Paolo Veneziano may be counted the first great Venetian master, painting essentially in the Byzantine style but with a strong and distinct personal manner. He has a splendid altarpiece here, 'Madonna and Child, Angels and Saints,' dated 1355, and also a Crucifixion; both are from Pirano. This was the period during which Venice consolidated its dominance of the peninsula, and that is reflected in the high quality of the art.
The Vivarini family of painters active in the 15th century was based on the lagoon island of Murano, but the painters also executed commissions along the Adriatic coast. Their conservative style apparently went down well in the provinces. However, Alvise Vivarini, who lived into the early 16th century, was positively influenced by Antonello da Messina and Giovanni Bellini and was able to absorb vital lessons from them. His 1489 'Madonna and Child with Angel Musicians' contains one of the most delightful of all depictions of the innocent sleeping Christ child. Vivarini produced another version of this image, now at the Redentore church on Giudecca, and the standard of his work for a provincial setting is comparable to that of the one destined for the more discriminating metropolis.
In sharp contrast is the case of Vittore Carpaccio and his studio. He was one of the leading painters of the late 15th and early 16th century, principally employed for narrative cycles of titular saints for Venetian 'scuole,' or charitable confraternity meeting houses. Toward the end of his career, however, he moved to Capodistria, perhaps because his style was becoming dated in the face of the revolution brought by Giovanni Bellini and his pupils Giorgione and Titian, or because he felt his own powers were fading and hoped to establish a studio for his less naturally talented son Benedetto in a less competitive environment.

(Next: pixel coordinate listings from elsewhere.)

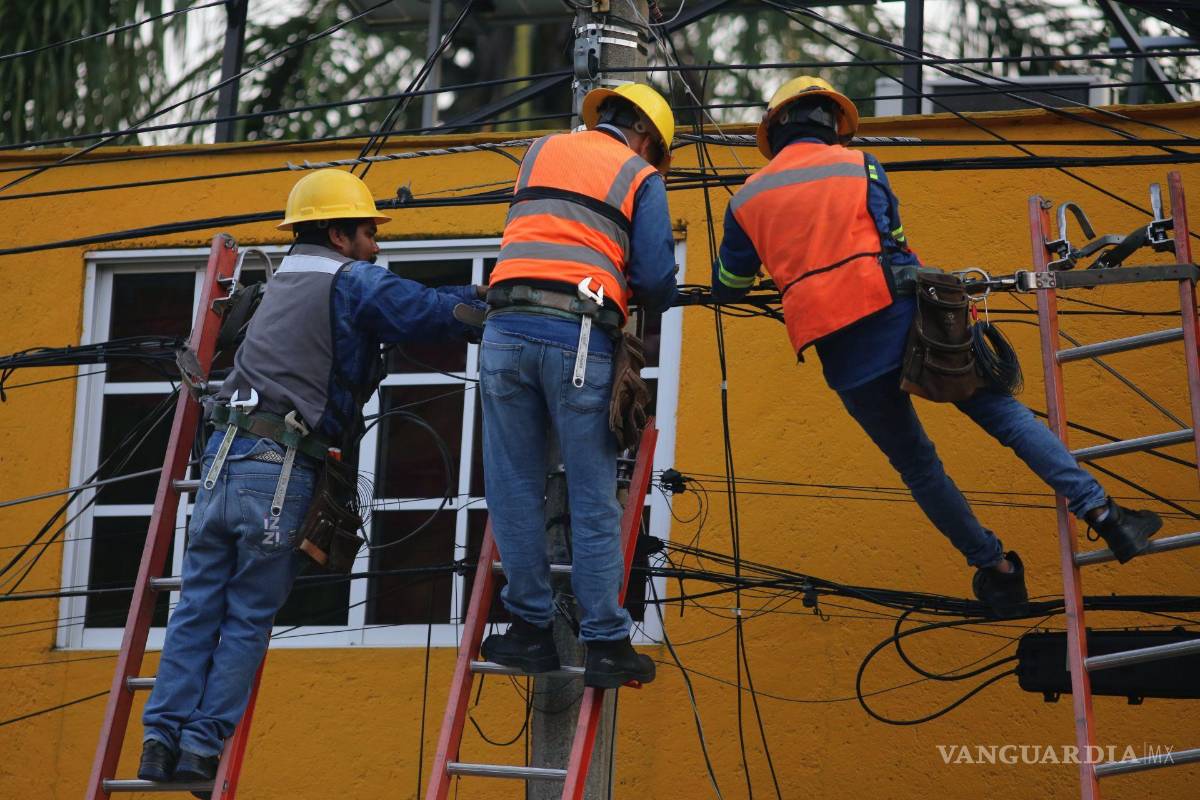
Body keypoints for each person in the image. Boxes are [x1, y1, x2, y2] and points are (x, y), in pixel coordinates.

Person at [711, 76, 1162, 618]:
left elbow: (728, 287)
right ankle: (1107, 516)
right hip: (906, 321)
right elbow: (893, 241)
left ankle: (993, 568)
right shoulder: (862, 166)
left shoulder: (748, 198)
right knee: (1003, 415)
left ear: (775, 127)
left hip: (842, 354)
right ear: (832, 123)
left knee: (918, 468)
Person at [138, 169, 486, 790]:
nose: (377, 246)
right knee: (246, 616)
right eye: (369, 234)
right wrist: (503, 294)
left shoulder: (277, 281)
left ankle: (158, 744)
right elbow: (437, 313)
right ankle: (198, 751)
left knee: (194, 609)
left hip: (220, 461)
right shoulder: (351, 283)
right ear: (337, 232)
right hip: (278, 472)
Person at [478, 83, 678, 687]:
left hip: (504, 329)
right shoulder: (640, 176)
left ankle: (530, 631)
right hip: (579, 337)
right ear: (647, 137)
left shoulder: (539, 150)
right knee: (593, 500)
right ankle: (607, 644)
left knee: (513, 488)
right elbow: (657, 279)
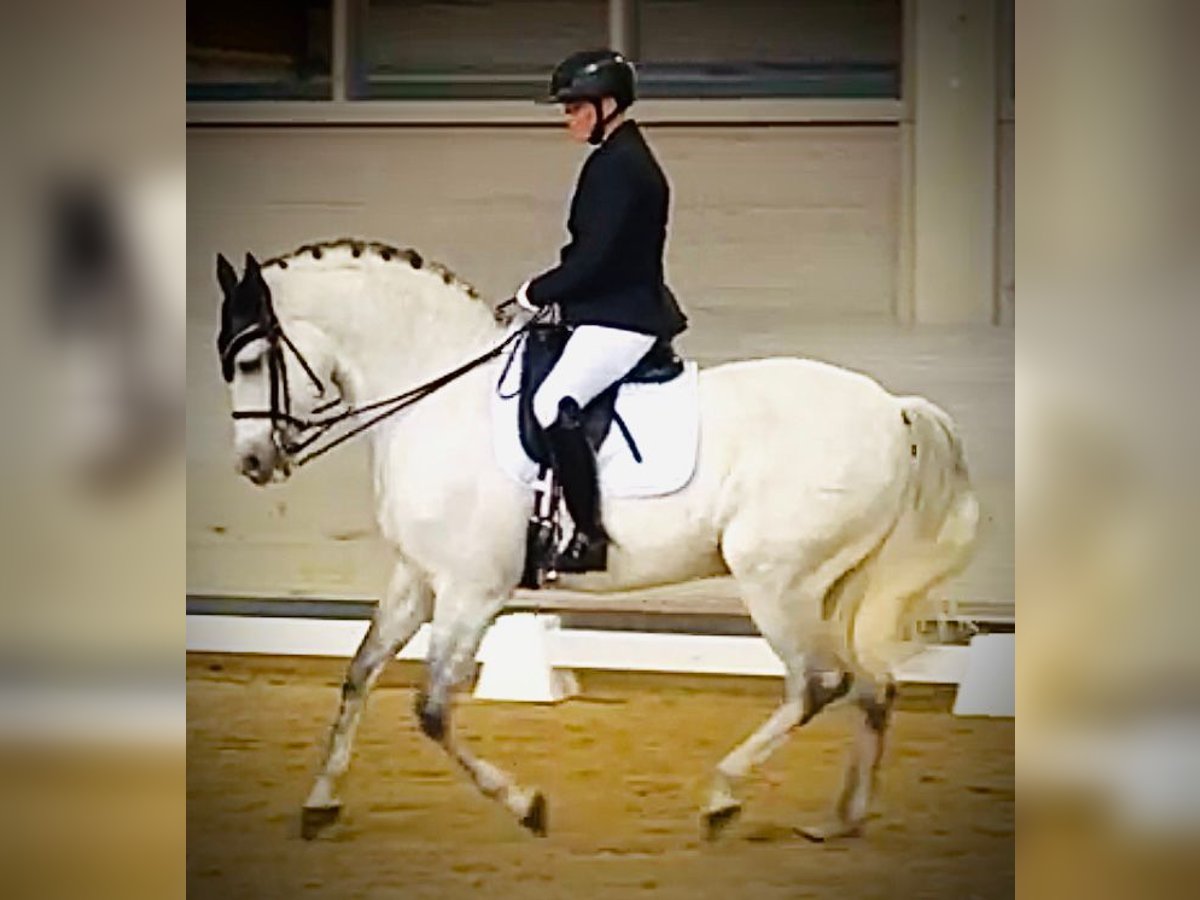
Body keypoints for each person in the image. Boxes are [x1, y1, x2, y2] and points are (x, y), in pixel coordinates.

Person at [515, 49, 688, 574]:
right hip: (605, 308)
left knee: (552, 403)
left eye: (574, 108)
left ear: (606, 104)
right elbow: (588, 252)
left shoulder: (619, 167)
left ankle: (589, 535)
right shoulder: (619, 158)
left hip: (623, 316)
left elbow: (597, 257)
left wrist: (538, 291)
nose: (568, 119)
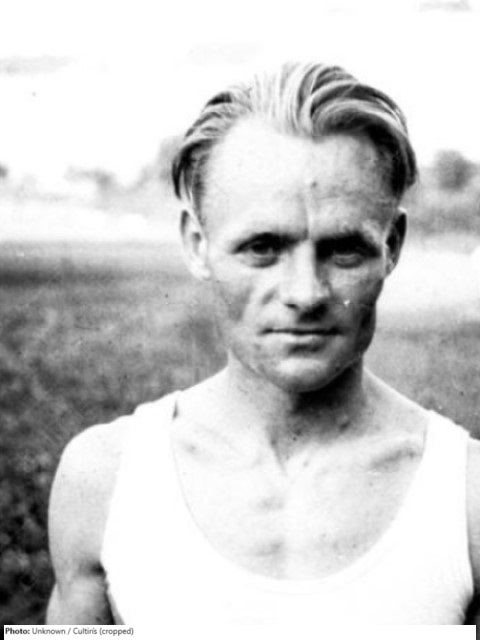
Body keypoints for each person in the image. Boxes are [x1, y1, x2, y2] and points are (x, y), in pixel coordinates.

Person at [46, 61, 480, 626]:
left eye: (344, 249)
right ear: (197, 244)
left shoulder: (466, 498)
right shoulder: (103, 479)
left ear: (392, 245)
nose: (305, 293)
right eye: (262, 247)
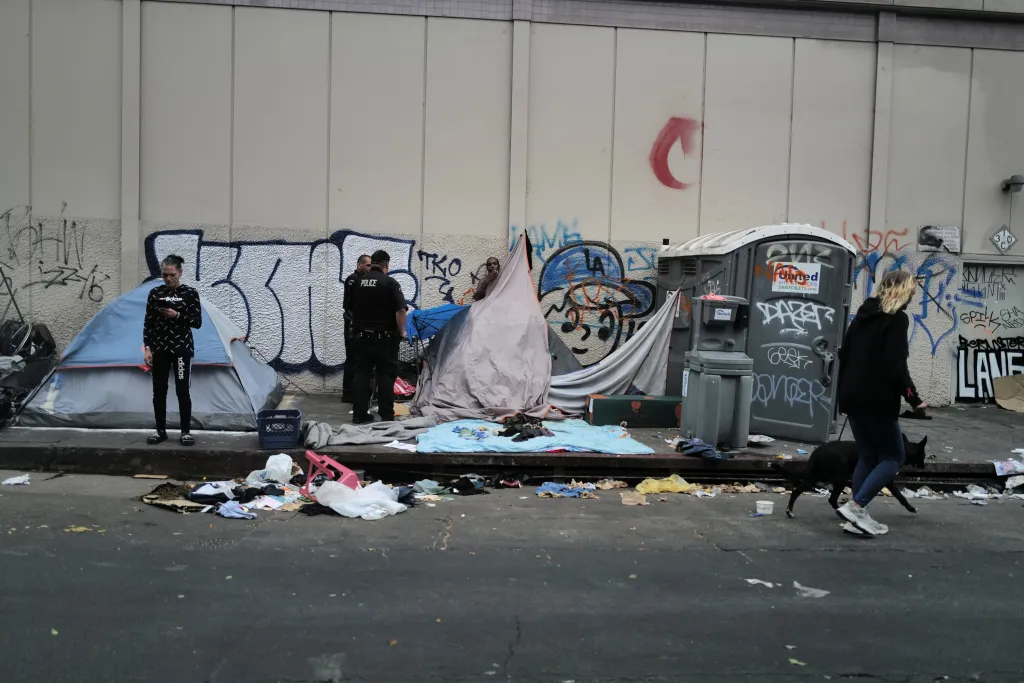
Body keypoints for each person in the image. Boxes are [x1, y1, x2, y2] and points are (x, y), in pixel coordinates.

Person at [835, 270, 927, 536]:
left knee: (868, 454)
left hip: (852, 396)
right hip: (877, 398)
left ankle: (855, 515)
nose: (912, 296)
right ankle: (857, 506)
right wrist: (914, 398)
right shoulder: (896, 320)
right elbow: (895, 366)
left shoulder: (863, 314)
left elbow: (846, 353)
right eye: (911, 290)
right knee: (893, 456)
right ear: (902, 291)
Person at [143, 254, 203, 446]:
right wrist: (147, 348)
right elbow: (148, 323)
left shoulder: (190, 293)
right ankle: (160, 430)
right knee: (158, 391)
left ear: (180, 273)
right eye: (164, 275)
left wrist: (177, 315)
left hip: (181, 349)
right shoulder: (155, 293)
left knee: (182, 390)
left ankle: (185, 432)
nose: (168, 279)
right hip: (159, 349)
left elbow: (197, 322)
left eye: (172, 275)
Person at [348, 250, 408, 424]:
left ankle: (359, 415)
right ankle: (386, 415)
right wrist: (402, 331)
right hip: (385, 340)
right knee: (385, 377)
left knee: (361, 375)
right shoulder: (389, 283)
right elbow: (401, 310)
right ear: (386, 265)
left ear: (372, 263)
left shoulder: (357, 282)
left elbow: (349, 307)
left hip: (361, 337)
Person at [341, 254, 372, 402]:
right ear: (359, 265)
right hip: (352, 325)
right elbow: (350, 304)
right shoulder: (353, 279)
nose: (369, 268)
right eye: (367, 265)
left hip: (360, 325)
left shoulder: (364, 280)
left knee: (359, 360)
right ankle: (347, 393)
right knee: (351, 359)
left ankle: (357, 392)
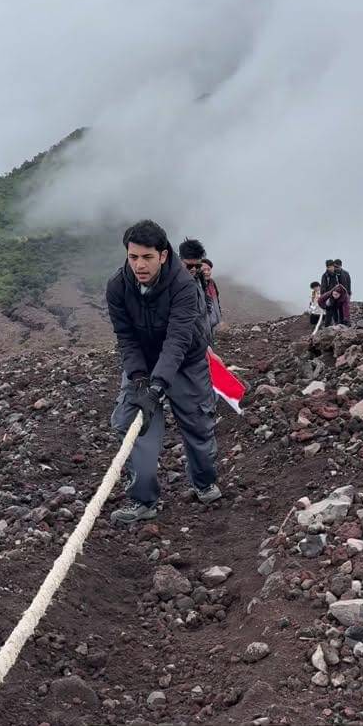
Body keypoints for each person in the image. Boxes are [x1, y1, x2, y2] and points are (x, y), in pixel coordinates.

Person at [106, 220, 222, 524]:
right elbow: (126, 338)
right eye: (133, 258)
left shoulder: (183, 285)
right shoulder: (118, 286)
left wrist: (158, 386)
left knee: (198, 422)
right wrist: (140, 381)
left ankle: (204, 481)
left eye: (147, 257)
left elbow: (179, 338)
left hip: (186, 361)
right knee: (136, 425)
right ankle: (144, 500)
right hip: (143, 363)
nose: (139, 265)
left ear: (163, 255)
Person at [178, 238, 214, 345]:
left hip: (204, 337)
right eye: (189, 266)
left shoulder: (200, 278)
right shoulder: (174, 283)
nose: (193, 269)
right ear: (180, 260)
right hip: (188, 344)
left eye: (197, 266)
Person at [319, 259, 349, 326]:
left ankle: (342, 325)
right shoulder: (325, 276)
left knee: (341, 311)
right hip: (329, 296)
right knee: (329, 312)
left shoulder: (338, 274)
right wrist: (325, 300)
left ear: (334, 266)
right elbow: (323, 288)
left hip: (339, 295)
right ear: (326, 267)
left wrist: (344, 294)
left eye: (332, 266)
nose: (331, 268)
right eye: (329, 267)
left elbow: (344, 285)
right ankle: (327, 328)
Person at [201, 258, 222, 339]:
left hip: (212, 322)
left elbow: (216, 301)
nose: (206, 272)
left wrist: (219, 317)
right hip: (202, 325)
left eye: (208, 269)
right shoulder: (197, 285)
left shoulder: (212, 283)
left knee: (211, 341)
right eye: (204, 270)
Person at [334, 258, 352, 324]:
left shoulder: (346, 274)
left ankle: (346, 321)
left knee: (345, 307)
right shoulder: (332, 274)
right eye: (334, 266)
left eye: (337, 267)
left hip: (344, 294)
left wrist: (349, 294)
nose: (335, 268)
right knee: (337, 308)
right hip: (335, 294)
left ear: (340, 266)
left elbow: (349, 284)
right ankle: (338, 322)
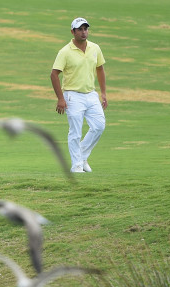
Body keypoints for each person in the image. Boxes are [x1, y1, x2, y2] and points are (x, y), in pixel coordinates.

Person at [50, 17, 107, 174]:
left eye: (86, 29)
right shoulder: (65, 52)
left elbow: (100, 69)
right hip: (72, 95)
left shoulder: (95, 48)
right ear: (73, 32)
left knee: (99, 126)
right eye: (80, 29)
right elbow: (54, 74)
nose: (84, 32)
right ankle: (76, 166)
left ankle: (81, 156)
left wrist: (103, 93)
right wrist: (60, 98)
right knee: (75, 131)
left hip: (91, 94)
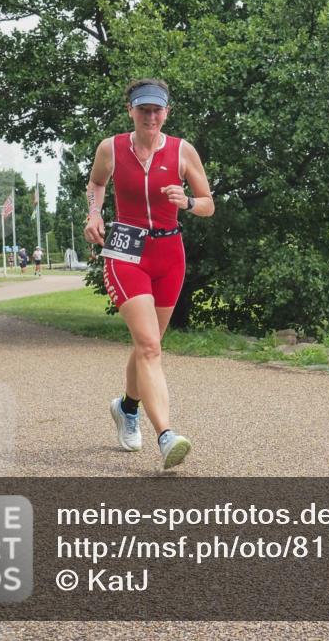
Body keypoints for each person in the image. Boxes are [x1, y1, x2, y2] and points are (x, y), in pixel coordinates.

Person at [83, 78, 214, 470]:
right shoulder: (111, 148)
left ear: (166, 113)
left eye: (157, 110)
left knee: (148, 345)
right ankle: (166, 435)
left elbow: (208, 204)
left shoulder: (181, 151)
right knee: (150, 347)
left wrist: (187, 201)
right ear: (131, 111)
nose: (151, 116)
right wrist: (93, 213)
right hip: (126, 250)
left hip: (169, 253)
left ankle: (126, 407)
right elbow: (95, 183)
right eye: (143, 109)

Carpaccio's 'Entrance of the Podesta - Captain Sebastiano Contarini into the Duomo of Capodistria' (1517) has been so often and so badly damaged by ham-fisted restoration over the centuries that it is difficult to judge what the image was once like. Yet the standard of brushwork, composition and even architectural perspective seems well below that of the master's heyday.
Vittore Carpaccio's son Benedetto, documented between 1530 and 1560, can securely be described as a provincial painter working in a manner that was already becoming archaic, though not entirely lacking in engaging qualities. He is represented by three canvases of Madonnas and saints. In many ways, they are fascinating examples of the nuts and bolts of studio practices and how derivative painters combined elements from true masters and remixed them to produce 'new' compositions. His 'Madonna and Child, with SS Bartholomew and Thomas' includes components derived from works by his father and by Mantegna, Bellini and Dürer.
An odd later hybrid is Constantinos Sgouros's 17th-century 'Madonna and Child between Bernardo Marcello and Churchmen.' This Greek artist's panel in tempera is executed according to late Byzantine conventions, except for the figure of its commissioner, the nobleman Marcello, who appears smaller in stature even than the Christ child on Mary's lap, as though cut out of a contemporary Venetian painting and inserted into an eastern orthodox icon. Marcello was the governor of Crete between 1641 and 1644. All the inscriptions on the painting are in Greek, so presumably the work was specifically directed at Greek speakers in Crete itself or in the diaspora within the Venetian empire.
Another unusual composition is Giambattista Tiepolo's 'Madonna of the Girdle and Saints,' showing the Virgin on an angel-borne cloud handing down this emblematic accessory as she hovers above an impressive flight of gray stone steps and plinth accommodating the saints Monica, Augustine and Nicholas of Tolentino. There are a number of puzzles regarding the picture, its possible date and how it came to be in Istria. It has been suggested that the face of St. Nicholas is a self-portrait. It certainly makes for an intriguing addition to Tiepolo's oeuvre.